◆ Records from a dataset
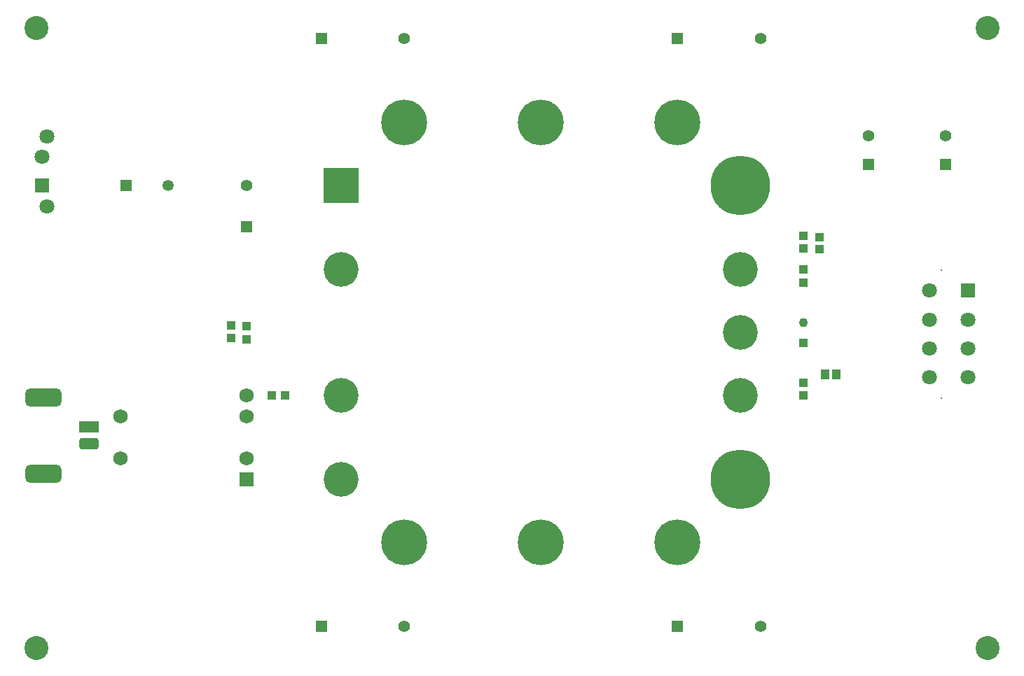
<source format=gts>
G04 Layer_Color=8388736*
%FSLAX25Y25*%
%MOIN*%
G70*
G01*
G75*
%ADD46R,0.04143X0.04537*%
%ADD47R,0.04147X0.04147*%
%ADD48R,0.03950X0.03950*%
%ADD49R,0.04147X0.04147*%
G04:AMPARAMS|DCode=50|XSize=55.24mil|YSize=94.61mil|CornerRadius=15.81mil|HoleSize=0mil|Usage=FLASHONLY|Rotation=270.000|XOffset=0mil|YOffset=0mil|HoleType=Round|Shape=RoundedRectangle|*
%AMROUNDEDRECTD50*
21,1,0.05524,0.06299,0,0,270.0*
21,1,0.02362,0.09461,0,0,270.0*
1,1,0.03162,-0.03150,-0.01181*
1,1,0.03162,-0.03150,0.01181*
1,1,0.03162,0.03150,0.01181*
1,1,0.03162,0.03150,-0.01181*
%
%ADD50ROUNDEDRECTD50*%
%ADD51R,0.09461X0.05524*%
G04:AMPARAMS|DCode=52|XSize=86.74mil|YSize=173.35mil|CornerRadius=23.68mil|HoleSize=0mil|Usage=FLASHONLY|Rotation=270.000|XOffset=0mil|YOffset=0mil|HoleType=Round|Shape=RoundedRectangle|*
%AMROUNDEDRECTD52*
21,1,0.08674,0.12598,0,0,270.0*
21,1,0.03937,0.17335,0,0,270.0*
1,1,0.04737,-0.06299,-0.01968*
1,1,0.04737,-0.06299,0.01968*
1,1,0.04737,0.06299,0.01968*
1,1,0.04737,0.06299,-0.01968*
%
%ADD52ROUNDEDRECTD52*%
%ADD53R,0.16548X0.16548*%
%ADD54C,0.16548*%
%ADD55C,0.28359*%
%ADD56C,0.21800*%
%ADD57C,0.11430*%
%ADD58C,0.07099*%
%ADD59R,0.07099X0.07099*%
%ADD60C,0.00800*%
%ADD61C,0.04343*%
%ADD62R,0.04343X0.04343*%
%ADD63R,0.05524X0.05524*%
%ADD64C,0.05524*%
%ADD65R,0.05524X0.05524*%
%ADD66R,0.05300X0.05300*%
%ADD67C,0.05300*%
%ADD68R,0.06800X0.06800*%
%ADD69C,0.06800*%
D46*
X235453Y-89842D02*
D03*
X230138D02*
D03*
D47*
X-45000Y-73051D02*
D03*
Y-66949D02*
D03*
X220000Y-93898D02*
D03*
Y-100000D02*
D03*
Y-40000D02*
D03*
Y-46102D02*
D03*
Y-23898D02*
D03*
Y-30000D02*
D03*
D48*
X-52500Y-72533D02*
D03*
Y-66627D02*
D03*
X227500Y-24416D02*
D03*
Y-30322D02*
D03*
D49*
X-33051Y-100000D02*
D03*
X-26949D02*
D03*
D50*
X-120000Y-122874D02*
D03*
D51*
Y-115000D02*
D03*
D52*
X-141969Y-100827D02*
D03*
Y-137047D02*
D03*
D53*
X0Y0D02*
D03*
D54*
Y-40000D02*
D03*
Y-100000D02*
D03*
Y-140000D02*
D03*
X190000Y-100000D02*
D03*
Y-70000D02*
D03*
Y-40000D02*
D03*
D55*
Y-140000D02*
D03*
Y0D02*
D03*
D56*
X30000Y30000D02*
D03*
X160000D02*
D03*
Y-170000D02*
D03*
X30000D02*
D03*
X95000Y30000D02*
D03*
Y-170000D02*
D03*
D57*
X307598Y-220158D02*
D03*
Y75118D02*
D03*
X-145158D02*
D03*
Y-220158D02*
D03*
D58*
X280000Y-91339D02*
D03*
X298110D02*
D03*
Y-63779D02*
D03*
Y-77559D02*
D03*
X280000D02*
D03*
Y-63779D02*
D03*
Y-50000D02*
D03*
X-140020Y23622D02*
D03*
Y-9843D02*
D03*
X-142500Y13780D02*
D03*
D59*
X298110Y-50000D02*
D03*
X-142500Y0D02*
D03*
D60*
X285591Y-40157D02*
D03*
Y-101181D02*
D03*
D61*
X220000Y-65158D02*
D03*
D62*
Y-75000D02*
D03*
D63*
X160000Y-210000D02*
D03*
X-9370D02*
D03*
X160000Y70000D02*
D03*
X-9370D02*
D03*
D64*
X199370Y-210000D02*
D03*
X30000D02*
D03*
X287500Y23779D02*
D03*
X251000Y23779D02*
D03*
X199370Y70000D02*
D03*
X30000D02*
D03*
X-45000Y0D02*
D03*
D65*
X287500Y10000D02*
D03*
X251000Y10000D02*
D03*
X-45000Y-19685D02*
D03*
D66*
X-102500Y0D02*
D03*
D67*
X-82500D02*
D03*
D68*
X-45000Y-140000D02*
D03*
D69*
Y-130000D02*
D03*
Y-110000D02*
D03*
Y-100000D02*
D03*
X-105000Y-110000D02*
D03*
Y-130000D02*
D03*
M02*

</source>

◆ Task requirements
The entries above need to be output again in full, exactly, and without pictures.

◆ Response
<source format=gts>
G04 Layer_Color=8388736*
%FSLAX25Y25*%
%MOIN*%
G70*
G01*
G75*
%ADD46R,0.04143X0.04537*%
%ADD47R,0.04147X0.04147*%
%ADD48R,0.03950X0.03950*%
%ADD49R,0.04147X0.04147*%
G04:AMPARAMS|DCode=50|XSize=55.24mil|YSize=94.61mil|CornerRadius=15.81mil|HoleSize=0mil|Usage=FLASHONLY|Rotation=270.000|XOffset=0mil|YOffset=0mil|HoleType=Round|Shape=RoundedRectangle|*
%AMROUNDEDRECTD50*
21,1,0.05524,0.06299,0,0,270.0*
21,1,0.02362,0.09461,0,0,270.0*
1,1,0.03162,-0.03150,-0.01181*
1,1,0.03162,-0.03150,0.01181*
1,1,0.03162,0.03150,0.01181*
1,1,0.03162,0.03150,-0.01181*
%
%ADD50ROUNDEDRECTD50*%
%ADD51R,0.09461X0.05524*%
G04:AMPARAMS|DCode=52|XSize=86.74mil|YSize=173.35mil|CornerRadius=23.68mil|HoleSize=0mil|Usage=FLASHONLY|Rotation=270.000|XOffset=0mil|YOffset=0mil|HoleType=Round|Shape=RoundedRectangle|*
%AMROUNDEDRECTD52*
21,1,0.08674,0.12598,0,0,270.0*
21,1,0.03937,0.17335,0,0,270.0*
1,1,0.04737,-0.06299,-0.01968*
1,1,0.04737,-0.06299,0.01968*
1,1,0.04737,0.06299,0.01968*
1,1,0.04737,0.06299,-0.01968*
%
%ADD52ROUNDEDRECTD52*%
%ADD53R,0.16548X0.16548*%
%ADD54C,0.16548*%
%ADD55C,0.28359*%
%ADD56C,0.21800*%
%ADD57C,0.11430*%
%ADD58C,0.07099*%
%ADD59R,0.07099X0.07099*%
%ADD60C,0.00800*%
%ADD61C,0.04343*%
%ADD62R,0.04343X0.04343*%
%ADD63R,0.05524X0.05524*%
%ADD64C,0.05524*%
%ADD65R,0.05524X0.05524*%
%ADD66R,0.05300X0.05300*%
%ADD67C,0.05300*%
%ADD68R,0.06800X0.06800*%
%ADD69C,0.06800*%
D46*
X235453Y-89842D02*
D03*
X230138D02*
D03*
D47*
X-45000Y-73051D02*
D03*
Y-66949D02*
D03*
X220000Y-93898D02*
D03*
Y-100000D02*
D03*
Y-40000D02*
D03*
Y-46102D02*
D03*
Y-23898D02*
D03*
Y-30000D02*
D03*
D48*
X-52500Y-72533D02*
D03*
Y-66627D02*
D03*
X227500Y-24416D02*
D03*
Y-30322D02*
D03*
D49*
X-33051Y-100000D02*
D03*
X-26949D02*
D03*
D50*
X-120000Y-122874D02*
D03*
D51*
Y-115000D02*
D03*
D52*
X-141969Y-100827D02*
D03*
Y-137047D02*
D03*
D53*
X0Y0D02*
D03*
D54*
Y-40000D02*
D03*
Y-100000D02*
D03*
Y-140000D02*
D03*
X190000Y-100000D02*
D03*
Y-70000D02*
D03*
Y-40000D02*
D03*
D55*
Y-140000D02*
D03*
Y0D02*
D03*
D56*
X30000Y30000D02*
D03*
X160000D02*
D03*
Y-170000D02*
D03*
X30000D02*
D03*
X95000Y30000D02*
D03*
Y-170000D02*
D03*
D57*
X307598Y-220158D02*
D03*
Y75118D02*
D03*
X-145158D02*
D03*
Y-220158D02*
D03*
D58*
X280000Y-91339D02*
D03*
X298110D02*
D03*
Y-63779D02*
D03*
Y-77559D02*
D03*
X280000D02*
D03*
Y-63779D02*
D03*
Y-50000D02*
D03*
X-140020Y23622D02*
D03*
Y-9843D02*
D03*
X-142500Y13780D02*
D03*
D59*
X298110Y-50000D02*
D03*
X-142500Y0D02*
D03*
D60*
X285591Y-40157D02*
D03*
Y-101181D02*
D03*
D61*
X220000Y-65158D02*
D03*
D62*
Y-75000D02*
D03*
D63*
X160000Y-210000D02*
D03*
X-9370D02*
D03*
X160000Y70000D02*
D03*
X-9370D02*
D03*
D64*
X199370Y-210000D02*
D03*
X30000D02*
D03*
X287500Y23779D02*
D03*
X251000Y23779D02*
D03*
X199370Y70000D02*
D03*
X30000D02*
D03*
X-45000Y0D02*
D03*
D65*
X287500Y10000D02*
D03*
X251000Y10000D02*
D03*
X-45000Y-19685D02*
D03*
D66*
X-102500Y0D02*
D03*
D67*
X-82500D02*
D03*
D68*
X-45000Y-140000D02*
D03*
D69*
Y-130000D02*
D03*
Y-110000D02*
D03*
Y-100000D02*
D03*
X-105000Y-110000D02*
D03*
Y-130000D02*
D03*
M02*

</source>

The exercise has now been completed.